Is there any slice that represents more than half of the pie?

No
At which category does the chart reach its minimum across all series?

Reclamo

==

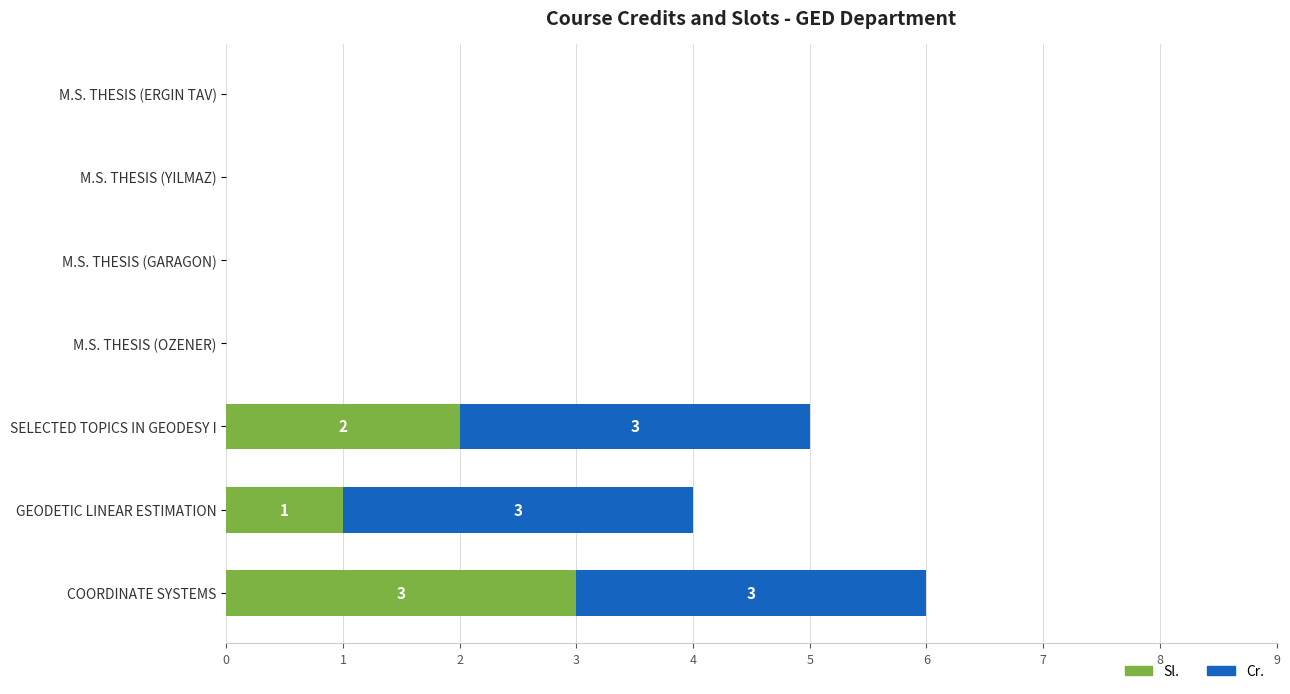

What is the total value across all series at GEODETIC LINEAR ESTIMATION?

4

## What the task asks
Rewrite everything from the line containing "Is there any" down to the line containing "At which category" as a numbered list, leaving out the blank lines.

## Response below
1. Is there any slice that represents more than half of the pie?
2. No
3. At which category does the chart reach its minimum across all series?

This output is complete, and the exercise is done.